Lucy Harington, Countess of Bedford, was one of the most powerful literary patrons in Jacobean England — a woman who shaped the careers of John Donne and Ben Jonson while navigating a court where women's influence was always meant to be invisible. Julia Carpenter's profile is the kind of piece that makes you feel genuinely cheated by the history you were taught. Sharp, fast, and controlled fury.

Julia Carpenter · 12 min read

Jon Hamm on Your Friends & Neighbors and Don Draper's Ghost

A decade after Mad Men ended, Hamm is playing characters who share Don Draper's surface — charming, opaque, morally slippery — but are written to be understood rather than mythologized. Frazier Tharpe's interview gets at why that distinction matters to Hamm, and what it takes to inhabit a type without being consumed by it.

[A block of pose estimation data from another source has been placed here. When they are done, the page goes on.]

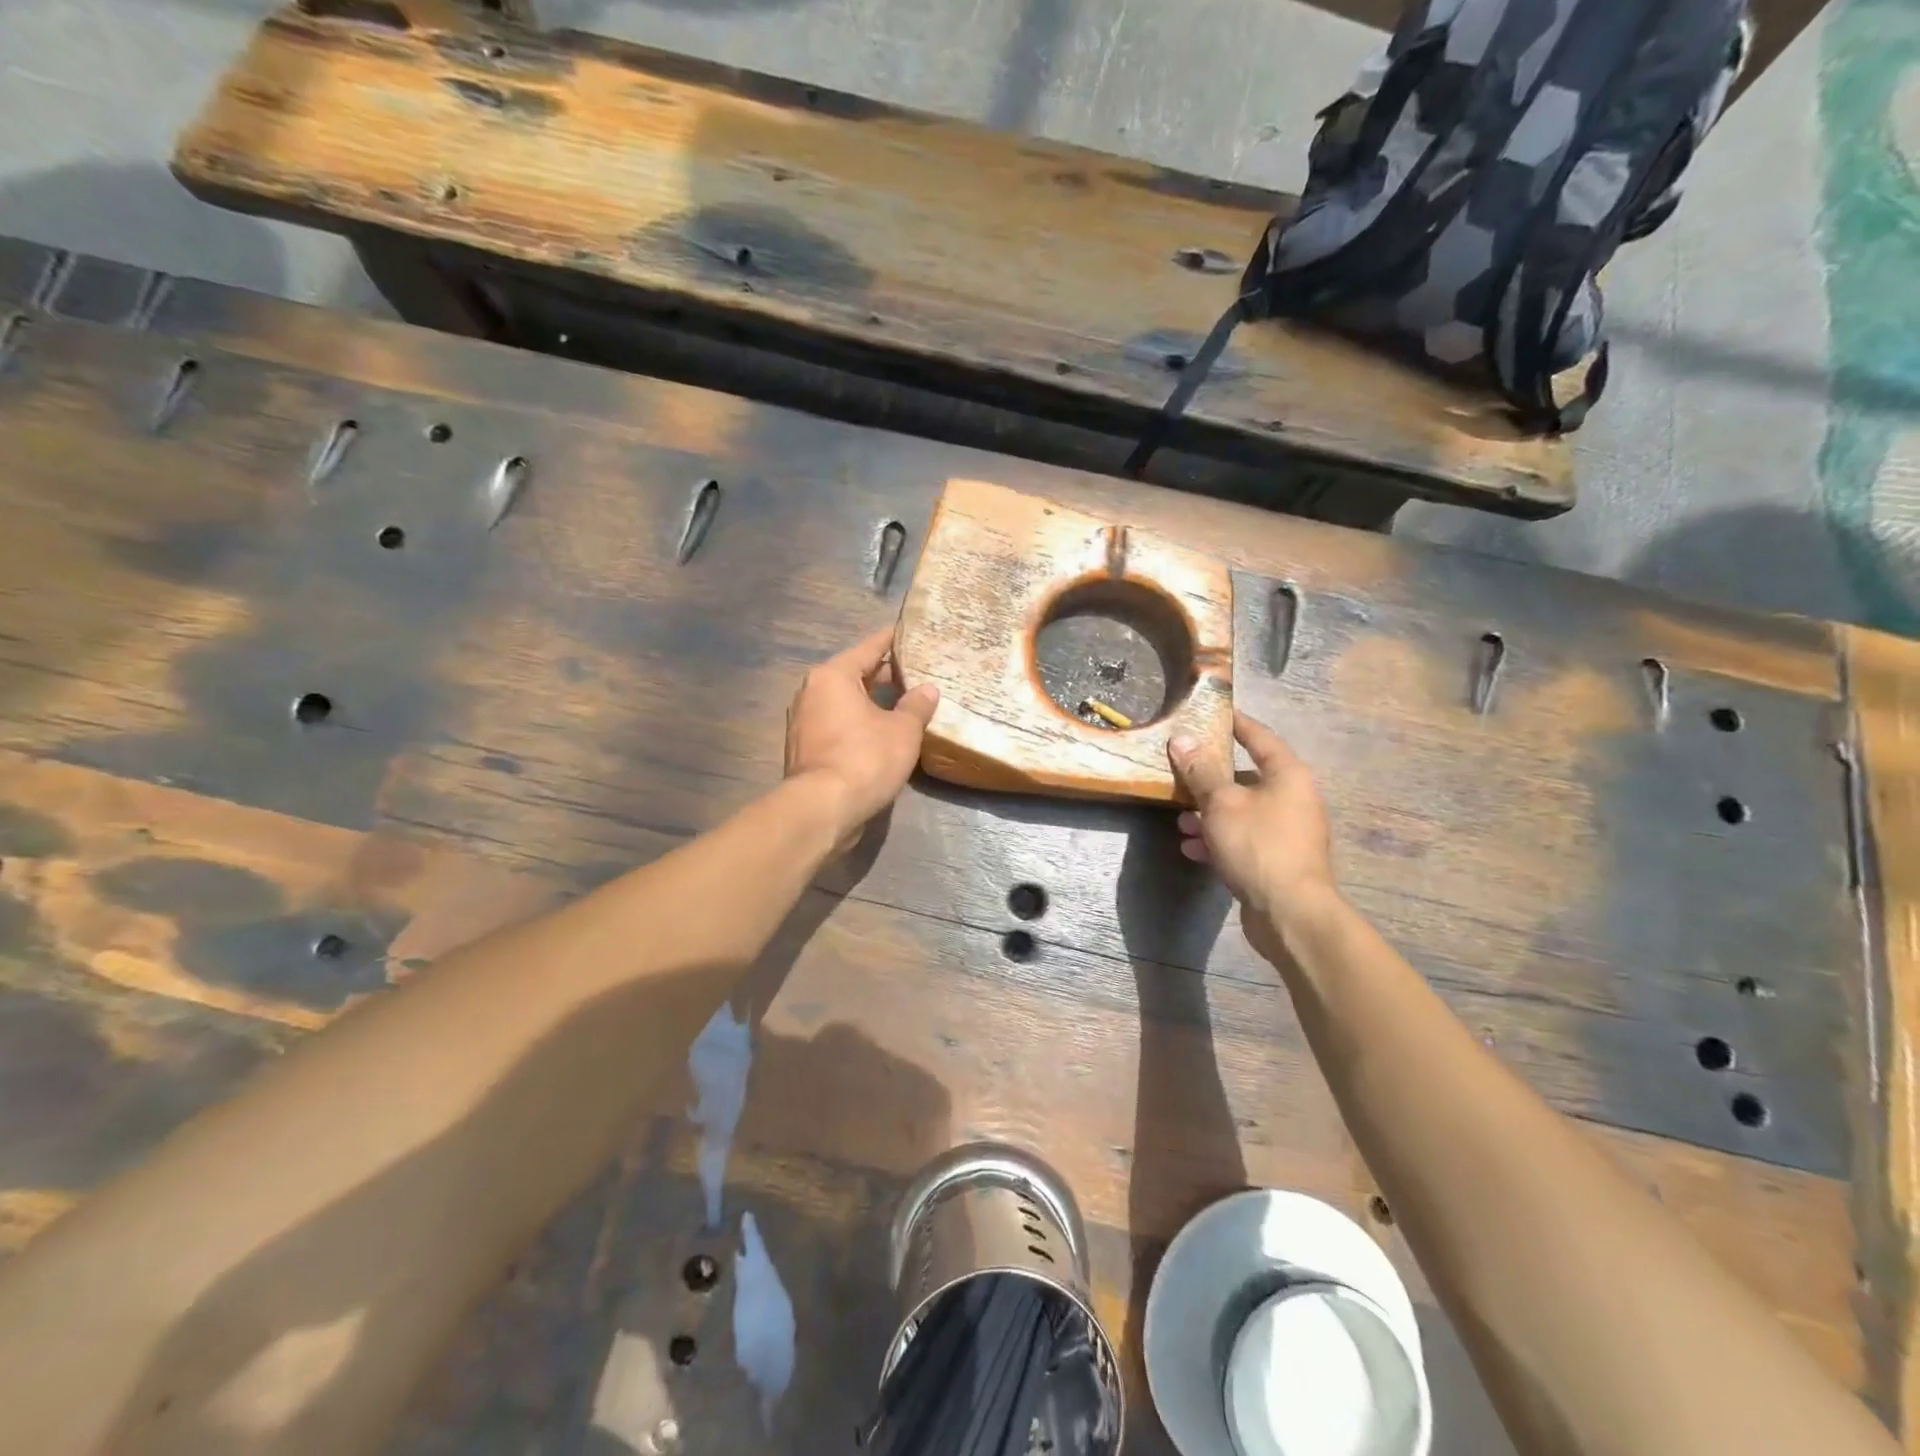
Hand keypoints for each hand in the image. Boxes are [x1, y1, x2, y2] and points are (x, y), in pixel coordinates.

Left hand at [785, 627, 939, 848]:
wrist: (823, 809)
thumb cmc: (865, 758)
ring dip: (871, 702)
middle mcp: (812, 692)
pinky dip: (858, 724)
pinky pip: (838, 725)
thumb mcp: (903, 730)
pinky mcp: (805, 750)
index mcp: (833, 676)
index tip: (909, 633)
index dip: (892, 640)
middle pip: (853, 675)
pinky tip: (882, 733)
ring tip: (904, 703)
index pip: (869, 648)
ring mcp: (804, 722)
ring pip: (844, 702)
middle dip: (883, 675)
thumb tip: (928, 690)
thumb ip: (917, 706)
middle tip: (915, 672)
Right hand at [1169, 712, 1336, 950]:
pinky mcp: (1279, 861)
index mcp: (1288, 775)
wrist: (1291, 913)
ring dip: (1210, 814)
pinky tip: (1193, 849)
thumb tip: (1182, 739)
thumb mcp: (1221, 803)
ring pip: (1242, 812)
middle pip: (1247, 777)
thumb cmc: (1258, 845)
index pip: (1259, 737)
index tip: (1214, 713)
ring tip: (1181, 821)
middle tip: (1182, 774)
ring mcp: (1288, 832)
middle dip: (1211, 779)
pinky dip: (1219, 840)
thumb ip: (1201, 771)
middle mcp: (1294, 798)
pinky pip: (1244, 839)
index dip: (1236, 723)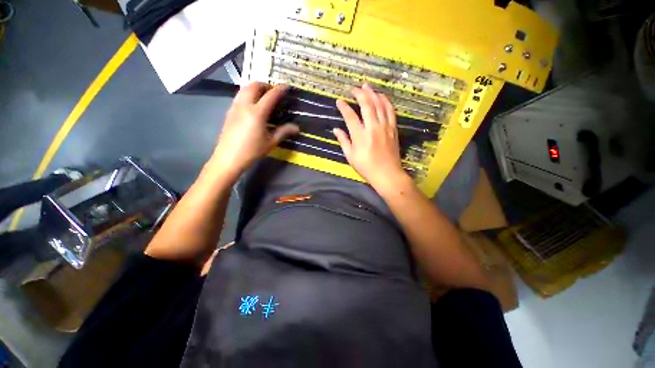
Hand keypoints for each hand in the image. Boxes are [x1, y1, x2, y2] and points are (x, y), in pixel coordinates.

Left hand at [210, 82, 298, 177]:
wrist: (229, 158)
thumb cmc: (252, 151)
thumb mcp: (271, 142)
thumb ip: (284, 132)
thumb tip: (297, 128)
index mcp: (257, 113)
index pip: (270, 95)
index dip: (279, 89)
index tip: (286, 86)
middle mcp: (245, 105)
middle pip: (254, 86)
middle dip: (265, 85)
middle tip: (274, 92)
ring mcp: (235, 107)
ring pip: (244, 89)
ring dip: (255, 88)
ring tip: (264, 97)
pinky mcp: (229, 112)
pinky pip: (239, 96)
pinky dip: (248, 94)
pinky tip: (253, 106)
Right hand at [333, 84, 410, 193]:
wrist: (387, 174)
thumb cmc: (366, 167)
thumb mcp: (351, 156)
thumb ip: (343, 141)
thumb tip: (336, 129)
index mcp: (360, 136)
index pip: (350, 116)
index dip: (344, 107)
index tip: (339, 101)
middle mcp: (373, 128)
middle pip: (367, 105)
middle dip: (359, 93)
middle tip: (353, 88)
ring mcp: (385, 127)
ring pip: (379, 104)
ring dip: (372, 93)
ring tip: (366, 86)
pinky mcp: (393, 128)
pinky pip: (390, 111)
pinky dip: (385, 101)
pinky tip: (381, 96)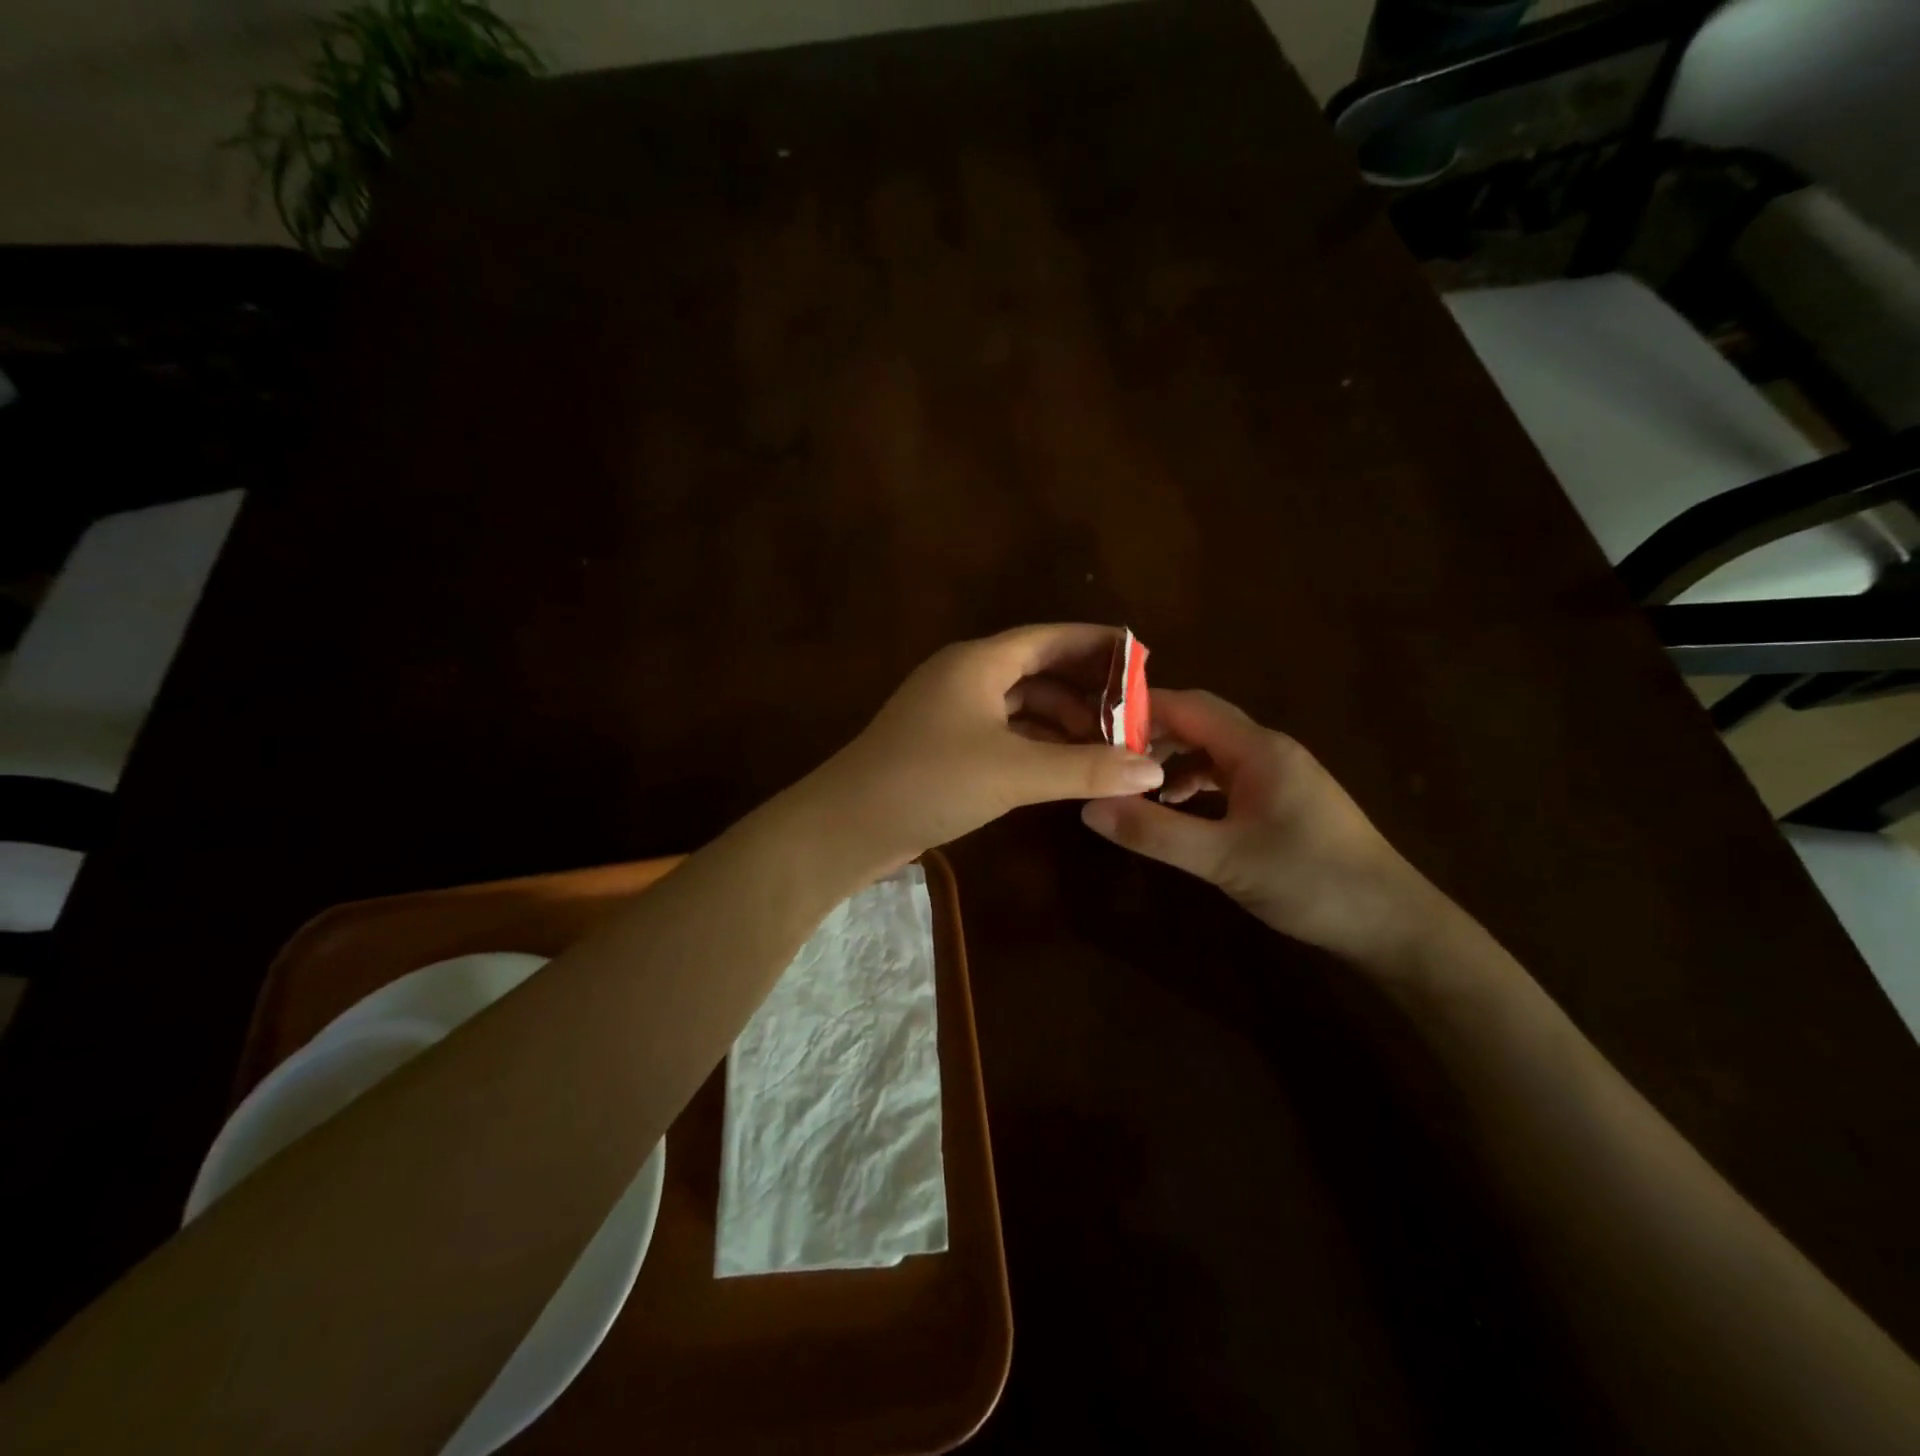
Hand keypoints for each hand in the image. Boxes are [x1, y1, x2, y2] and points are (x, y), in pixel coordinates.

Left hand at [810, 625, 1164, 867]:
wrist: (846, 825)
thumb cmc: (930, 781)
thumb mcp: (1013, 772)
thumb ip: (1085, 768)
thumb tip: (1152, 768)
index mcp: (979, 662)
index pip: (1049, 638)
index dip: (1096, 645)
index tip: (1142, 658)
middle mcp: (965, 676)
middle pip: (1038, 671)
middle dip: (1086, 691)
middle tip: (1134, 716)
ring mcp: (951, 711)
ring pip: (1020, 705)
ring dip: (1062, 721)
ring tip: (1108, 746)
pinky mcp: (944, 745)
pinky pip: (1003, 732)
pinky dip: (1036, 744)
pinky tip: (1064, 766)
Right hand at [1080, 689, 1443, 966]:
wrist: (1393, 923)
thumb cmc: (1311, 881)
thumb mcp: (1223, 859)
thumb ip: (1154, 832)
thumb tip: (1089, 806)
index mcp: (1257, 748)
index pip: (1187, 706)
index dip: (1138, 711)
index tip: (1090, 727)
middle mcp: (1268, 749)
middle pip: (1198, 723)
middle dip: (1150, 736)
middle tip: (1104, 759)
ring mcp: (1278, 773)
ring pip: (1211, 750)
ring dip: (1171, 762)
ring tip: (1133, 787)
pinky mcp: (1283, 798)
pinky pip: (1227, 775)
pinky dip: (1195, 784)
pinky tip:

Good reading whether or not you've watched the show.

GQ · 14 min read

I Love This Record — "Traditional and Public Domain Songs" by Marisa Anderson

Marisa Anderson takes songs that belong to everyone — old folk material, hymns, ballads worn smooth by a century of handling — and finds something in them that feels entirely her own. This appreciation is less a review than a slow account of why certain guitar playing stops you in place. Best read somewhere quiet, ideally with the record on.

Bandcamp · 8 min read

Jay-Z Locks Back In

After a year that tested his reputation in ways he couldn't fully control, this piece examines how Jay-Z is choosing to re-enter public life — and whether the posture of elder statesman still fits. Frazier Tharpe holds two things at once: the genuine cultural weight of the subject and the honest question of what's being managed. Worth reading slowly.